Ruimte effectiever benutten
De trainingen Clean Desk die ik gevraagd was te geven, luiden een nieuw werkplekconcept in. Vanaf januari wil de organisatie flexibeler omgaan met haar werkplekken, om zo in de toekomst in het gebouw te kunnen blijven passen. Na meting immers was gebleken dat continue zo’n 20% van de werkplekken onbenut was, waarmee de te verwachten groei in fte’s op te vangen is. Dat vergt dan wel van de medewerker dat die zijn werkplek zodanig opgeruimd achterlaat, dat een ander daar eventueel morgen opgeruimd aan de slag kan gaan.
‘Opruimen is geen werk’
En juist dat waren ze niet gewend: hun werkplek opgeruimd achterlaten. Überhaupt was men eigenlijk het opruimen ontgroeid; dat zag ik op nagenoeg elk bureau, in elk ladenblok, in elke kast. De achterliggende oorzaak was tweeërlei: ten eerste was opruimen (archiveren) niet gedefinieerd als kerntaak, dus kon er geen tijd voor worden geschreven. Ten tweede ontbrak gevoelsmatig de prioriteit en daarmee ook de benodigde tijd. Tijd nemen voor opruimen
In zo’n geval laat ik deelnemers nadenken over wat er gebeurt bij hun autogarage. U krijgt een kop koffie, leest wat in een oud tijdschrift en onderwijl ziet u de monteur in de hal uw auto op de brug rijden. Hij demonteert de velgen met de zomerbanden, brengt die naar het magazijn en haalt in één moeite uw winterbanden daar vandaan. Tussen neus en lippen door controleert hij uw remschijven, blaast ze nog even schoon en monteert dan uw vier winterbanden. De monteur rijdt de auto van de brug, controleert de balans van de wielen nog en rijdt dan de auto naar buiten. Hij ruimt eventueel gereedschap nog op, tekent uw bon af en levert die af aan de balie. Let op: hij tekent uw bon af als uw auto buiten staat, als het gereedschap opgeruimd is en als uw banden in het magazijn liggen. U(-w werkgever) betaalt in dit geval ook de tijd die nodig is voor opruimen, en zo zou het ook voor uw eigen werk moeten gelden: de vervuiler betaalt.
Stapels praten tegen je
Dat vergeten veel kantoorwerkers: tijd te nemen om op te ruimen. Met als gevolg dat ze binnen de kortste keren omkomen in de troep. De garagemedewerker weet dat uit ervaring: als je niet opruimt, breek je ver vóór de middag je nek over zwervend gereedschap, losse uitlaten en stapels velgen en banden. En je zoekt je suf naar ratels en dopsleutels.

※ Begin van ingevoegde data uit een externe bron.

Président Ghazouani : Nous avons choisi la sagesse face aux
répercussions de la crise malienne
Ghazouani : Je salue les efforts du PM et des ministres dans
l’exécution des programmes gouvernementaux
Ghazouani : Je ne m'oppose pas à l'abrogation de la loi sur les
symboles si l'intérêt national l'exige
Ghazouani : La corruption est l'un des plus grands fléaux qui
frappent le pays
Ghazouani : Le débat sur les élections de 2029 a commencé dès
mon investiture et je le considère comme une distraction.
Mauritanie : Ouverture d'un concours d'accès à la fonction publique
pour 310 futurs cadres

Het kost niet alleen veel tijd om uw spullen te vinden, het legt ook beslag op ruimte in uw hoofd: stapels praten tegen u. Tien tegen één dat, als u een echte stapelaar bent, u uw werkvoorraad tot een visuele actielijst heeft gemaakt: zo heeft u ‘overzicht’. Dat is echter maar ten dele waar. Wat u zich niet realiseert (maar uw onderbewuste wél), is dat wanneer u uw dagelijkse portie uit de stapel heeft gevist niet dát, maar juist de achtergebleven rest om uw aandacht vecht. Niet het geselecteerde stapeltje heeft uw aandacht, maar dat wat u terzijde hebt gelegd.
Opgeruimde werkplek, opgeruimd hoofd
Opruimen leidt dus niet alleen tot een opgeruimde werkplek, maar levert ook een opgeruimd hoofd op. Een andere werkhouding maakt in dit geval flexibeler werken mogelijk en geeft ook een handvat om veel sterker zelf de werkvoorraad te regisseren.
Bij de organisatie waar ik gevraagd was dit concept te introduceren, is het goed ‘geland’. Uiteindelijk zelfs zó goed, dat op de opruimdag de geprognosticeerde hoeveelheid gevulde papierbakken meer dan ruimschoots werd gevuld. Opgeruimd staat netjes!